“The troops will start their operations on the 7th of March before the upcoming elections and will be located outside the city around the outskirts of the province,” said Brigadier Jamal Taher, the police commander. “They will stay outside the city and will be called to areas where there are security problems. There will be 6 units, each with 99 armed men, 33 Iraqi police, 33 Iraqi soldiers and 33 Peshmerga, under the command of an American officer, ” he said.
Kurdish leaders praised the new force while Arabs and Turkmen demanded that the force immediately cease its operations.
Muhammad Kamal, from the Kurdish Brotherly list, said,
“The Kurds are optimistic about the formation of joint forces,” continuing to add that forces will “protect voters during the voting process in Kirkuk.”
Kamal who is also one off the leading members of the Kurdistan Democratic Party (KDP) said, “The joint force is an element of relief for the Kurdish people proving that security forces are not monopolised by one party, but rather all Kurdish forces have been integrated.”
However, Muhammad Khalil, who represents the Arab Republican Gathering List on the provincial council in Kirkuk was far less positive about the new force, arguing that, “Kurds occupy the majority of security positions in the city and the formation of these forces will negatively impact on Arab citizens and their feelings.”
He promised that his bloc would stand strongly against the new formation and demand an immediate end to their operations.
Turkmen opposition, meanwhile, focused on their exclusion from the joint force. In a statement issued by the Tukmeneli Party, they demanded Turkmen participation, adding, “If this demand is not met, the operations of these forces should be immediately halted.”
Hassan Turan from the Turkmen Front told Niqash that deploying Peshmerga in Kirkuk violated their duties under Article 121 of the Iraqi constitution, which states they are supposed only to guard the Kurdistan Region’s borders. He demanded “strengthening the capacity of the Iraqi army in the province and the formation of an Iraqi force in the name of Kirkuk instead of these joint forces.”
The views were echoed by the National Turkmen Movement which described the formation of the forces as “an indication of the weakness of security forces in Kirkuk.” They continued to warn that this extension of Kurdish influence indicated that “Kirkuk will be handed over to the Kurds on a golden plate.”
The units were formed through discussions between the Commander of US Forces in Iraq, General Odierno, Masoud al-Barazani, the Kurdistan Region’s president, and Iraqi Prime Minister, Nouri al-Maliki. According to the agreement, troops will be deployed in all areas where dispute exists between the central government and Kurdistan Region’s government. In Mosul, another disputed area, the provincial council denounced the proposed deployment of forces there as illegitimate and unconstitutional.

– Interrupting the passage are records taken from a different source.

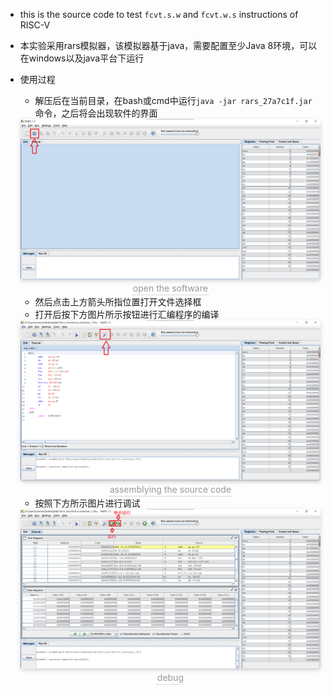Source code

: - this is the source code to test `fcvt.s.w` and `fcvt.w.s` instructions of RISC-V
- 本实验采用rars模拟器，该模拟器基于java，需要配置至少Java 8环境，可以在windows以及java平台下运行

- 使用过程

  - 解压后在当前目录，在bash或cmd中运行`java -jar rars_27a7c1f.jar`命令，之后将会出现软件的界面

  <center>    <img style="border-radius: 0.3125em;    box-shadow: 0 2px 4px 0 rgba(34,36,38,.12),0 2px 10px 0 rgba(34,36,38,.08);"     src="1.png">    <br>    <div style="color:orange; border-bottom: 1px solid #d9d9d9;    display: inline-block;    color: #999;    padding: 2px;">open the software</div> </center>

  - 然后点击上方箭头所指位置打开文件选择框
  - 打开后按下方图片所示按钮进行汇编程序的编译

  <center>    <img style="border-radius: 0.3125em;    box-shadow: 0 2px 4px 0 rgba(34,36,38,.12),0 2px 10px 0 rgba(34,36,38,.08);"     src="2.png">    <br>    <div style="color:orange; border-bottom: 1px solid #d9d9d9;    display: inline-block;    color: #999;    padding: 2px;">assemblying the source code</div> </center>

  - 按照下方所示图片进行调试

  <center>    <img style="border-radius: 0.3125em;    box-shadow: 0 2px 4px 0 rgba(34,36,38,.12),0 2px 10px 0 rgba(34,36,38,.08);"     src="3.png">    <br>    <div style="color:orange; border-bottom: 1px solid #d9d9d9;    display: inline-block;    color: #999;    padding: 2px;">debug</div> </center>

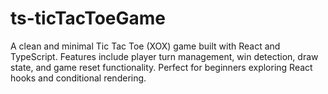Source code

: # ts-ticTacToeGame
A clean and minimal Tic Tac Toe (XOX) game built with React and TypeScript. Features include player turn management, win detection, draw state, and game reset functionality. Perfect for beginners exploring React hooks and conditional rendering.
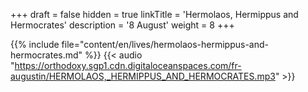 +++
draft = false
hidden = true
linkTitle = 'Hermolaos, Hermippus and Hermocrates'
description = '8 August'
weight = 8
+++

{{% include file="content/en/lives/hermolaos-hermippus-and-hermocrates.md" %}}
{{< audio "https://orthodoxy.sgp1.cdn.digitaloceanspaces.com/fr-augustin/HERMOLAOS,_HERMIPPUS_AND_HERMOCRATES.mp3" >}}
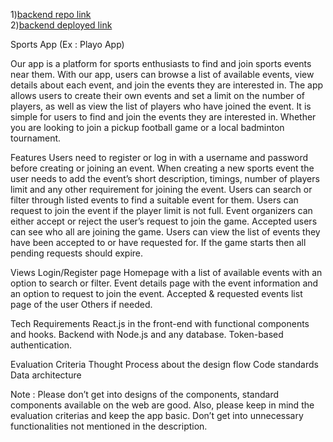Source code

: 1)[backend repo link](https://github.com/shubhamksingh/take-live-backend/)<br/>
2)[backend deployed link](https://take-live-backend-production.up.railway.app/)


Sports App (Ex : Playo App)

Our app is a platform for sports enthusiasts to find and join sports events near them. With our app, users can browse a list of available events, view details about each event, and join the events they are interested in. The app allows users to create their own events and set a limit on the number of players, as well as view the list of players who have joined the event. It is simple for users to find and join the events they are interested in. Whether you are looking to join a pickup football game or a local badminton tournament.

Features
Users need to register or log in with a username and password before creating or joining an event.
When creating a new sports event the user needs to add the event’s short description, timings, number of players limit and any other requirement for joining the event.
Users can search or filter through listed events to find a suitable event for them.
Users can request to join the event if the player limit is not full.
Event organizers can either accept or reject the user’s request to join the game.
Accepted users can see who all are joining the game.
Users can view the list of events they have been accepted to or have requested for.
If the game starts then all pending requests should expire.

Views
Login/Register page
Homepage with a list of available events with an option to search or filter.
Event details page with the event information and an option to request to join the event.
Accepted & requested events list page of the user
Others if needed.

Tech Requirements
React.js in the front-end with functional components and hooks.
Backend with Node.js and any database.
Token-based authentication.

Evaluation Criteria 
Thought Process about the design flow
Code standards 
Data architecture

Note : Please don’t get into designs of the components, standard components available on the web are good. Also, please keep in mind the evaluation criterias and keep the app basic. Don’t get into unnecessary functionalities not mentioned in the description.

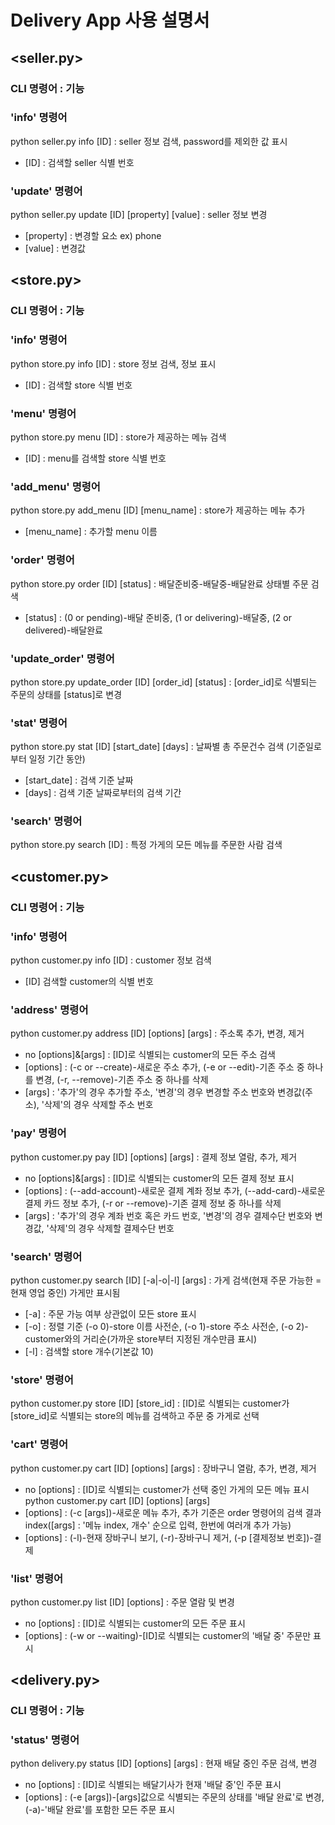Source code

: # Delivery App 사용 설명서

## <seller.py>

### CLI 명령어 : 기능

### 'info' 명령어
python seller.py info [ID] : seller 정보 검색, password를 제외한 값 표시 
  - [ID] : 검색할 seller 식별 번호
### 'update' 명령어
python seller.py update [ID] [property] [value] : seller 정보 변경
  - [property] : 변경할 요소 ex) phone
  - [value] : 변경값

## <store.py>

### CLI 명령어 : 기능

### 'info' 명령어
python store.py info [ID] : store 정보 검색, 정보 표시
  - [ID] : 검색할 store 식별 번호
### 'menu' 명령어
python store.py menu [ID] : store가 제공하는 메뉴 검색
  - [ID] : menu를 검색할 store 식별 번호
### 'add_menu' 명령어
python store.py add_menu [ID] [menu_name] : store가 제공하는 메뉴 추가
  - [menu_name] : 추가할 menu 이름
### 'order' 명령어 
python store.py order [ID] [status] : 배달준비중-배달중-배달완료 상태별 주문 검색
  - [status] : (0 or pending)-배달 준비중, (1 or delivering)-배달중, (2 or delivered)-배달완료
### 'update_order' 명령어
python store.py update_order [ID] [order_id] [status] : [order_id]로 식별되는 주문의 상태를 [status]로 변경
### 'stat' 명령어
python store.py stat [ID] [start_date] [days] : 날짜별 총 주문건수 검색 (기준일로부터 일정 기간 동안)
  - [start_date] : 검색 기준 날짜
  - [days] : 검색 기준 날짜로부터의 검색 기간
### 'search' 명령어
python store.py search [ID] : 특정 가게의 모든 메뉴를 주문한 사람 검색

## <customer.py>

### CLI 명령어 : 기능

### 'info' 명령어
python customer.py info [ID] : customer 정보 검색
  - [ID] 검색할 customer의 식별 번호
### 'address' 명령어
python customer.py address [ID] [options] [args] : 주소록 추가, 변경, 제거
  - no [options]&[args] : [ID]로 식별되는 customer의 모든 주소 검색
  - [options] : (-c or --create)-새로운 주소 추가, (-e or --edit)-기존 주소 중 하나를 변경, (-r, --remove)-기존 주소 중 하나를 삭제
  - [args] : '추가'의 경우 추가할 주소, '변경'의 경우 변경할 주소 번호와 변경값(주소), '삭제'의 경우 삭제할 주소 번호
### 'pay' 명령어
python customer.py pay [ID] [options] [args] : 결제 정보 열람, 추가, 제거
  - no [options]&[args] : [ID]로 식별되는 customer의 모든 결제 정보 표시
  - [options] : (--add-account)-새로운 결제 계좌 정보 추가, (--add-card)-새로운 결제 카드 정보 추가, (-r or --remove)-기존 결제 정보 중 하나를 삭제
  - [args] : '추가'의 경우 계좌 번호 혹은 카드 번호, '변경'의 경우 결제수단 번호와 변경값, '삭제'의 경우 삭제할 결제수단 번호
### 'search' 명령어
python customer.py search [ID] [-a|-o|-l] [args] : 가게 검색(현재 주문 가능한 = 현재 영업 중인) 가게만 표시됨
  - [-a] : 주문 가능 여부 상관없이 모든 store 표시
  - [-o] : 정렬 기준 (-o 0)-store 이름 사전순, (-o 1)-store 주소 사전순, (-o 2)-customer와의 거리순(가까운 store부터 지정된 개수만큼 표시)
  - [-l] : 검색할 store 개수(기본값 10)
### 'store' 명령어
python customer.py store [ID] [store_id] : [ID]로 식별되는 customer가 [store_id]로 식별되는 store의 메뉴를 검색하고 주문 중 가게로 선택

### 'cart' 명령어
python customer.py cart [ID] [options] [args] : 장바구니 열람, 추가, 변경, 제거
  - no [options] : [ID]로 식별되는 customer가 선택 중인 가게의 모든 메뉴 표시 
python customer.py cart [ID] [options] [args]
  - [options] : (-c [args])-새로운 메뉴 추가, 추가 기준은 order 명령어의 검색 결과 index([args] : '메뉴 index, 개수' 순으로 입력, 한번에 여러개 추가 가능)
  - [options] : (-l)-현재 장바구니 보기, (-r)-장바구니 제거, (-p [결제정보 번호])-결제

### 'list' 명령어
python customer.py list [ID] [options] : 주문 열람 및 변경
  - no [options] : [ID]로 식별되는 customer의 모든 주문 표시
  - [options] : (-w or --waiting)-[ID]로 식별되는 customer의 '배달 중' 주문만 표시

## <delivery.py>

### CLI 명령어 : 기능

### 'status' 명령어
python delivery.py status [ID] [options] [args] : 현재 배달 중인 주문 검색, 변경
  - no [options] : [ID]로 식별되는 배달기사가 현재 '배달 중'인 주문 표시
  - [options] : (-e [args])-[args]값으로 식별되는 주문의 상태를 '배달 완료'로 변경, (-a)-'배달 완료'를 포함한 모든 주문 표시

The commander of US troops in Kirkuk, Col. Larry Swift, stressed that the joint troops are responsible for security and stability and are not formed to stand against any of Kirkuk’s groups, adding that, as soldiers, they follow the orders of politicians. Sarhad Qader, the commander of police forces in Kirkuk province echoed this view, emphasising:
“These troops were formed with the approval of the central government in Baghdad, thus they are legal, and their constitutionality is not open to question.”
The controversy over the deployment of joint forces in Kirkuk is raised because Kirkuk province is one of the most important among the areas disputed by the central government and the Kurdish region. Kurds demand control of the province while Arabs and Turkmen oppose the idea, preferring control to remain with the central government.